■ Отрывок для чтения
Автор: Москвина Татьяна Владимировна
Жанр:

 

 


А ведь жанровое кино-это достаточно конкретное понятие. И мы понимаем, что сфера жанрового кино-одна из важнейших в мировом кинопроцессе. Поэтому мы не можем делать вид, дескать, не знаем, насколько она чувствительна к качеству фильма, к уровню профессионализма всей постановочной группы-от продюсеров до специалистов по компьютерным спецэффектам. Да, художественные достоинства жанрового кино лежат в иной плоскости, нежели у кинематографа авторского. Но они, несомненно, имеются, иначе у этих фильмов не было бы зрителя.

■ Исходные строки
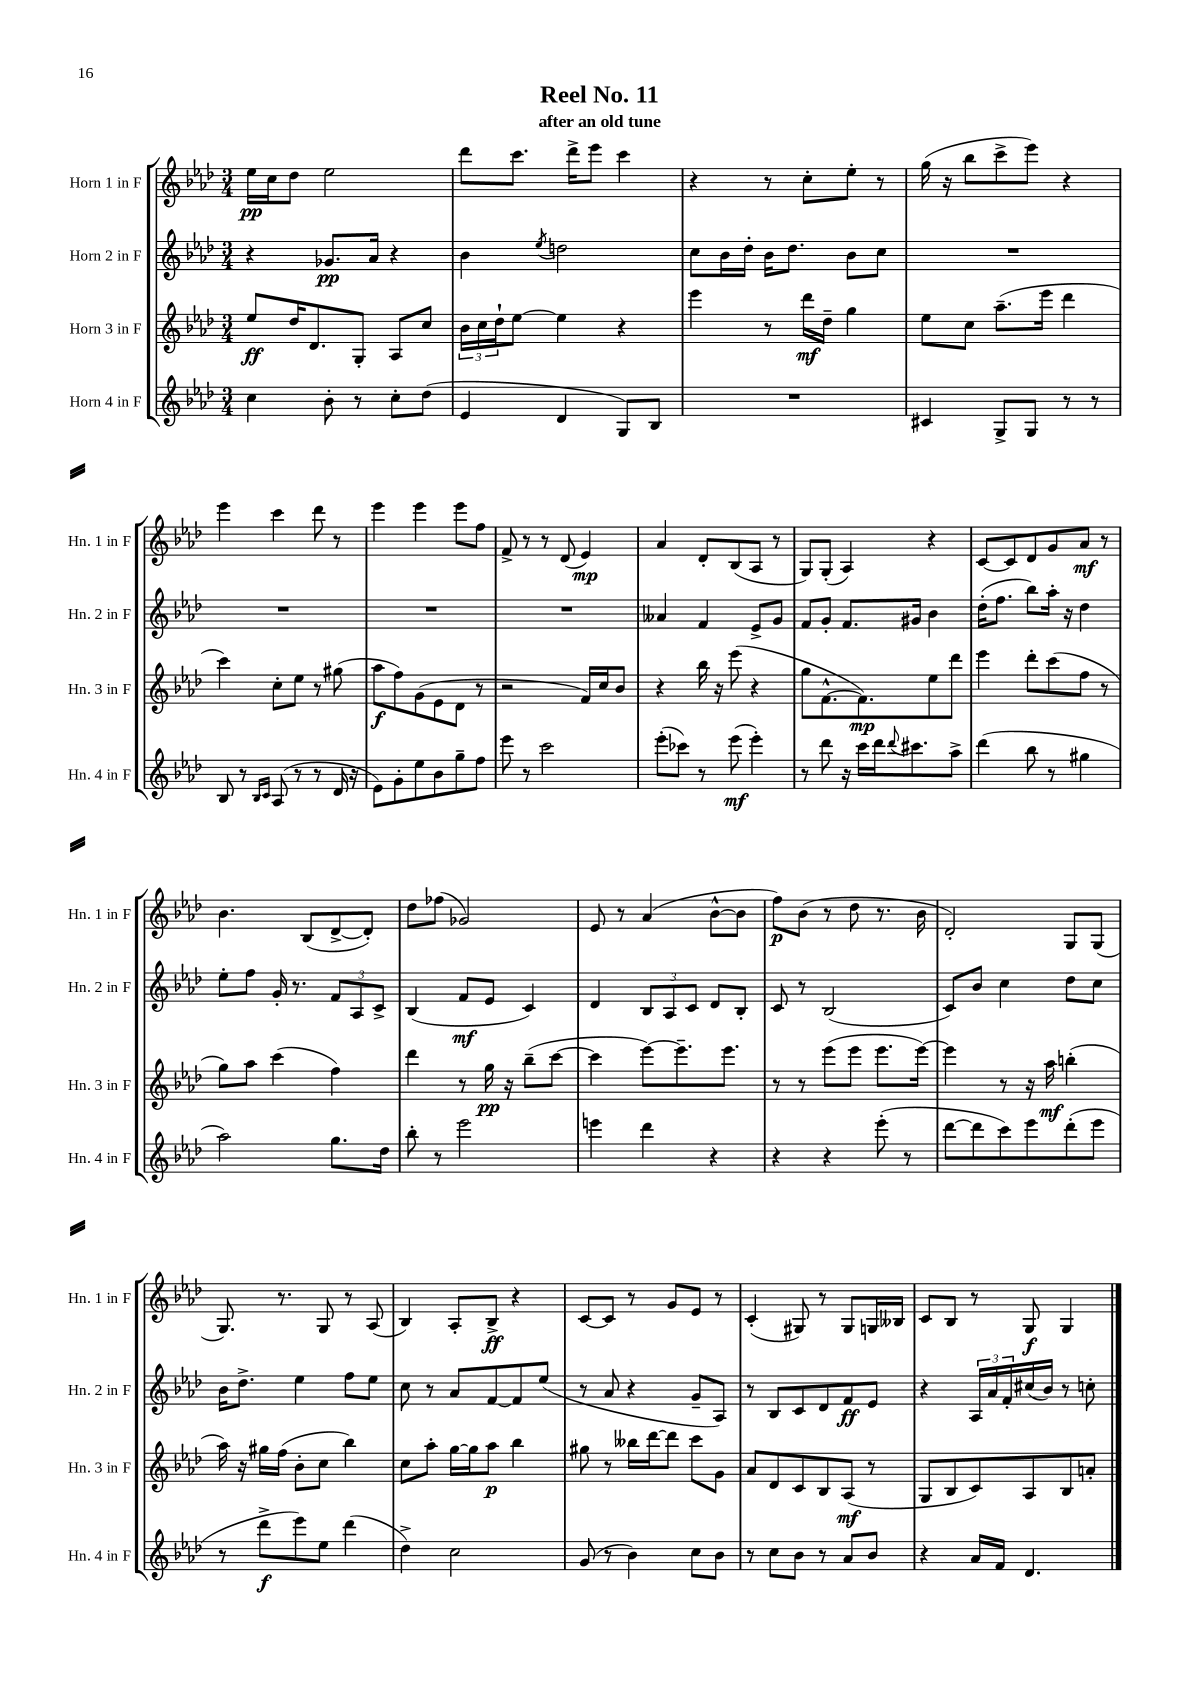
\header { title = "Reel No. 11" subtitle = "after an old tune" }
<<
\new StaffGroup <<
\new Staff = "s0" \with { instrumentName = "Horn 1 in F" shortInstrumentName = "Hn. 1 in F" } {
    \clef treble \key aes \major \numericTimeSignature \time 3/4
    ees''16\pp c''16 des''8 ees''2 |
    des'''8 c'''8. des'''16-> ees'''8 c'''4 |
    r4 r8 c''8-. ees''8-. r8 |
    g''16( r16 bes''8 c'''8-> ees'''8) r4 |
    ees'''4 c'''4 des'''8 r8 |
    ees'''4 ees'''4 ees'''8 f''8 |
    f'8-> r8 r8 des'8( ees'4\mp) |
    aes'4 des'8-. bes8( aes8 r8 |
    g8) g8-.( aes4) r4 |
    c'8~ c'8 des'8 g'8 aes'8\mf r8 |
    bes'4. bes8( des'8~-> des'8-.) |
    des''8 fes''8( ges'2) |
    ees'8 r8 aes'4( bes'8~-^ bes'8 |
    f''8\p) bes'8( r8 des''8 r8. bes'16 |
    des'2-.) g8 g8( |
    g8.) r8. g8 r8 aes8( |
    bes4) aes8-. bes8->\ff r4 |
    c'8~ c'8 r8 g'8 ees'8 r8 |
    c'4-.( gis8) r8 gis8 g16 beses16 |
    c'8 bes8 r8 g8\f g4 \bar "|." |
}
\new Staff = "s1" \with { instrumentName = "Horn 2 in F" shortInstrumentName = "Hn. 2 in F" } {
    \clef treble \key aes \major \numericTimeSignature \time 3/4
    r4 ges'8.\pp aes'16 r4 |
    bes'4 \acciaccatura { ees''8 } d''2 |
    c''8 bes'16 des''16-. bes'16 des''8. bes'8 c''8 |
    R2. |
    R2. |
    R2. |
    R2. |
    aeses'4 f'4 ees'8-> g'8 |
    f'8 g'8-. f'8. gis'16 bes'4 |
    des''16-.( f''8. bes''8) aes''16-. r16 des''4 |
    ees''8-. f''8 g'16-. r8. \tuplet 3/2 { f'8 aes8 c'8-> } |
    bes4( f'8\mf ees'8 c'4) |
    des'4 \tuplet 3/2 { bes8 aes8 c'8 } des'8 bes8-. |
    c'8 r8 bes2( |
    c'8) bes'8 c''4 des''8 c''8 |
    bes'16 des''8.-> ees''4 f''8 ees''8 |
    c''8 r8 aes'8 f'8~ f'8 ees''8( |
    r8 aes'8 r4 g'8-- aes8) |
    r8 bes8 c'8 des'8 f'8\ff ees'8 |
    r4 \tuplet 3/2 { aes16 aes'16 f'16-. } cis''16( bes'16) r8 c''8-. \bar "|." |
}
\new Staff = "s2" \with { instrumentName = "Horn 3 in F" shortInstrumentName = "Hn. 3 in F" } {
    \clef treble \key aes \major \numericTimeSignature \time 3/4
    ees''8\ff des''16 des'8. g8-. aes8 c''8 |
    \tuplet 3/2 { bes'16 c''16 des''16-! } ees''8~ ees''4 r4 |
    ees'''4 r8 des'''16\mf des''16-- g''4 |
    ees''8 c''8 aes''8.--( ees'''16 des'''4 |
    c'''4) c''8-. ees''8 r8 gis''8( |
    aes''8\f f''8) g'8( ees'8 des'8 r8 |
    r2 f'16) c''16 bes'8 |
    r4 bes''16 r16 ees'''8( r4 |
    g''8 f'8.~-^ f'8.\mp) ees''8 des'''8 |
    ees'''4 des'''8-. c'''8( f''8 r8 |
    g''8) aes''8 c'''4( f''4) |
    des'''4 r8 g''16\pp r16 bes''8--( c'''8~ |
    c'''4 ees'''8~) ees'''8.-- ees'''8. |
    r8 r8 ees'''8( ees'''8 ees'''8. ees'''16~) |
    ees'''4 r8 r16 aes''16\mf b''4-.( |
    aes''16) r16 gis''16 f''16( bes'8-. c''8 bes''4) |
    c''8 aes''8-. g''16~ g''16 aes''8\p bes''4 |
    gis''8 r8 beses''16 des'''16~ des'''8 c'''8 g'8 |
    aes'8 des'8 c'8 bes8 aes8\mf( r8 |
    g8 bes8 c'8) aes8 bes8 a'8-. \bar "|." |
}
\new Staff = "s3" \with { instrumentName = "Horn 4 in F" shortInstrumentName = "Hn. 4 in F" } {
    \clef treble \key aes \major \numericTimeSignature \time 3/4
    c''4 bes'8-. r8 c''8-. des''8( |
    ees'4 des'4 g8) bes8 |
    R2. |
    cis'4 g8-> g8 r8 r8 |
    bes8 r8 \grace { bes16 c'16 } aes8( r8 r8 des'16 r16 |
    ees'8) g'8-. ees''8 bes'8 g''8-- f''8 |
    ees'''8 r8 c'''2 |
    ees'''8-.( ces'''8) r8 ees'''8\mf( ees'''4-.) |
    r8 des'''8 r16 c'''16 des'''16 \appoggiatura { des'''8 } cis'''8. aes''8-> |
    des'''4( bes''8 r8 gis''4 |
    aes''2) g''8. des''16 |
    bes''8-. r8 ees'''2 |
    e'''4 des'''4 r4 |
    r4 r4 ees'''8-.( r8 |
    des'''8~ des'''8 c'''8) ees'''8 des'''8-.( ees'''8 |
    r8 des'''8->\f ees'''8) ees''8 des'''4( |
    des''4->) c''2 |
    g'8( r8 bes'4) c''8 bes'8 |
    r8 c''8 bes'8 r8 aes'8 bes'8 |
    r4 aes'16 f'16 des'4. \bar "|." |
}
>>
>>
\layout { \context { \Score \remove "Bar_number_engraver" } }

■ Задания
A - Выпишите из отрывка о жанровом кино все разные слова, в которых есть сочетание букв «кин». Каждое слово укажите по одному разу.
B - Согласуются ли с отрывком о жанровом кино эти утверждения? (i) Сфера жанрового кино названа одной из важнейших в мировом кинопроцессе. (ii) Художественные достоинства жанрового и авторского кино лежат в одной плоскости. (iii) У жанровых фильмов нет художественных достоинств. На каждое ответьте «да» или «нет» и приведите решающие слова отрывка точной цитатой.
C - Продолжите отрывок о жанровом кино после его последнего предложения.

■ Ответы к заданиям
A - кино, кинопроцессе, кинематографа

B -
(i) Да: «сфера жанрового кино-одна из важнейших в мировом кинопроцессе».
(ii) Нет: «художественные достоинства жанрового кино лежат в иной плоскости, нежели у кинематографа авторского».
(iii) Нет: «Но они, несомненно, имеются».

C -
      У российского зрителя есть запрос, вызванный именно потребностью в качественном жанровом кино. Следовательно, кинематографисты должны на этот запрос ответить. Эта ситуация в ближайшие годы как-то разрешится и без нашего участия. А вот мы с вами сейчас не без ханжества делаем вид, будто нам неизвестно, что зрители бывают разные. Какому-то их числу-причем, весьма небольшому-фильм нужен для того, чтобы удовлетворять личные эстетические потребности и амбиции. Но большинству зрителей нужно именно кино жанровое. Нужно набраться смелости и признать: с того момента, когда мы открылись мировому кинопроцессу, востребованными публикой оказывались не те фильмы, которые любят критики, а «Властелин колец», «Матрица», «Звездные войны», военные фильмы, мелодрамы, молодежные комедии. Хотим мы этого или не хотим, но зритель во всем мире хоть и отличается национальной спецификой, но запросы у него примерно схожие: он хочет смотреть только то, что хочет.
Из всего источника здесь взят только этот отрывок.